The situation in Ukrainian Orthodoxy has stayed largely the same since the mid-1990s. Occasionally the suggestions to reunify the UAOC and the UOC-KP can be heard. The recent attempt was made in 2015, but the representatives failed to even agree on the number of delegates to send to the unification congress, to say nothing of administration matters. After the Orange Revolution, President Viktor Yushchenko (2005-2010) enthusiastically promoted the unification of the three Orthodox churches, including the UOC-Moscow Patriarchate, but to no avail. Pyotr Poroshenko, the incumbent president, seeks to advance similar views as he has started negotiating the issue of autocephaly with the Patriarchate of Constantinople.

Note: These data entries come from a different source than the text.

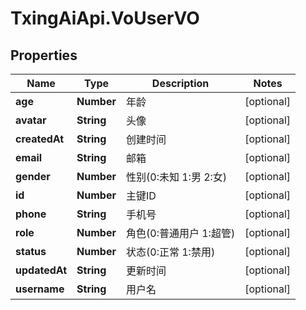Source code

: # TxingAiApi.VoUserVO

## Properties

Name | Type | Description | Notes
------------ | ------------- | ------------- | -------------
**age** | **Number** | 年龄 | [optional] 
**avatar** | **String** | 头像 | [optional] 
**createdAt** | **String** | 创建时间 | [optional] 
**email** | **String** | 邮箱 | [optional] 
**gender** | **Number** | 性别(0:未知 1:男 2:女) | [optional] 
**id** | **Number** | 主键ID | [optional] 
**phone** | **String** | 手机号 | [optional] 
**role** | **Number** | 角色(0:普通用户 1:超管) | [optional] 
**status** | **Number** | 状态(0:正常 1:禁用) | [optional] 
**updatedAt** | **String** | 更新时间 | [optional] 
**username** | **String** | 用户名 | [optional] 


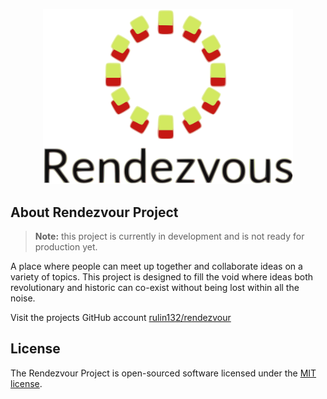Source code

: <p align="center"><img src="logo.svg" width="400"></p>

## About Rendezvour Project

> **Note:** this project is currently in development and is not ready
> for production yet.


A place where people can meet up together and collaborate ideas
on a variety of topics. This project is designed to fill the void where ideas both revolutionary and historic can co-exist without
being lost within all the noise.

Visit the projects GitHub account [rulin132/rendezvour](https://github.com/rulin132/rendezvous)

## License

The Rendezvour Project is open-sourced software licensed under the [MIT license](https://opensource.org/licenses/MIT).
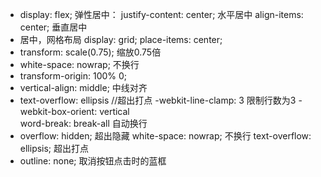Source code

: -   display: flex;   弹性居中：
    justify-content: center;   水平居中
    align-items: center;   垂直居中
-   居中，网格布局 
    display: grid;
    place-items: center;
-   transform: scale(0.75);  缩放0.75倍
-   white-space: nowrap;  不换行
-   transform-origin: 100% 0;
-   vertical-align: middle;    中线对齐
-   text-overflow: ellipsis //超出打点
    -webkit-line-clamp: 3        限制行数为3
    -webkit-box-orient: vertical    
    word-break: break-all        自动换行
-   overflow: hidden;   超出隐藏
    white-space: nowrap;  不换行
    text-overflow: ellipsis;   超出打点
-   outline: none;     取消按钮点击时的蓝框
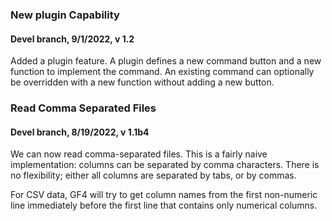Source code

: 
### New plugin Capability
#### Devel branch, 9/1/2022, v 1.2
Added a plugin feature. A plugin defines a new command button and a new
function to implement the command.  An existing command can optionally be
overridden with a new function without adding a new button.

### Read Comma Separated Files
#### Devel branch, 8/19/2022, v 1.1b4
We can now read comma-separated files.  This is a fairly naive implementation:
columns can be separated by comma characters.  There is no flexibility; either
all columns are separated by tabs, or by commas.

For CSV data, GF4 will try to get column names from the first non-numeric line
immediately before the first line that contains only numerical columns.

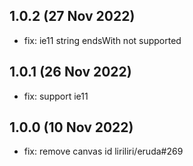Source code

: ## 1.0.2 (27 Nov 2022)

* fix: ie11 string endsWith not supported

## 1.0.1 (26 Nov 2022)

* fix: support ie11

## 1.0.0 (10 Nov 2022)

* fix: remove canvas id liriliri/eruda#269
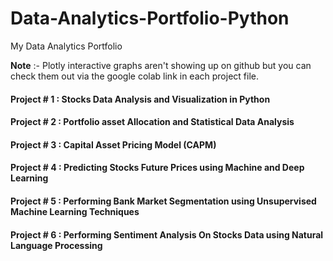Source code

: # Data-Analytics-Portfolio-Python
My Data Analytics Portfolio

**Note** :- Plotly interactive graphs aren't showing up on github but you can check them out via the google colab link in each project file.


#### Project # 1 : Stocks Data Analysis and Visualization in Python 
#### Project # 2 : Portfolio asset Allocation and Statistical Data Analysis
#### Project # 3 : Capital Asset Pricing Model (CAPM)
#### Project # 4 : Predicting Stocks Future Prices using Machine and Deep Learning
#### Project # 5 : Performing Bank Market Segmentation using Unsupervised Machine Learning Techniques
#### Project # 6 : Performing Sentiment Analysis On Stocks Data using Natural Language Processing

The current canon law provides for three possible alternatives as the parties seek the autocephaly of the Orthodox Church in Ukraine:

– The UOC-Kiev Patriarchate will become part of the UOC-MP, which will increase the number of those supporting autocephaly within the canonical church. The 2013 decision of the Bishops’ Council of the UOC-KP banning the elections of patriarchs after Filaret’s death offers evidence, albeit indirect, that the scenario is likely to unfold.

– The UOC-KP and the UAOC will continue to exist outside the canonical norms and will rally support from schismatic groups to create a kind of Orthodox “International”. It can last indefinitely as the Kyiv Patriarchate, for example, has partners in Montenegro.

– The Patriarchate of Constantinople can apply the primacy doctrine to formally recognize one of the churches as autocephalous. However, it needs the consent of the Moscow Patriarch to recognize the UOC-MP, therefore, the choice is confined to the UAOC and the UOC-KP. The Constantinople patriarchs cite the 1924 Tomos of Autocephaly (self-government) which granted independence to the Orthodox Church in Poland. Nevertheless, this decision gave rise to controversy and resistance.

– The will of Patriarch Dymytriy (Yarema) will be executed to make the UAOC part of the Ukrainian Orthodox Church of the USA, a self-governing church which was established in 1995 and is subordinated to the Patriarchate of Constantinople. It is a way to circumvent the existing canonical norms, which will, however, set a precedent by creating two Orthodox churches on one territory.

In sum, it should be noted that the issue of the Orthodox Church autocephaly is highly politicized in Ukraine and has little to do with religion per se. Much depends on the external actors, primarily the Patriarchate of Constantinople. Meanwhile, church institutions are losing credibility and, the frequency of church attendance is declining, which is a more important issue to deal with than the ambitions of church heads.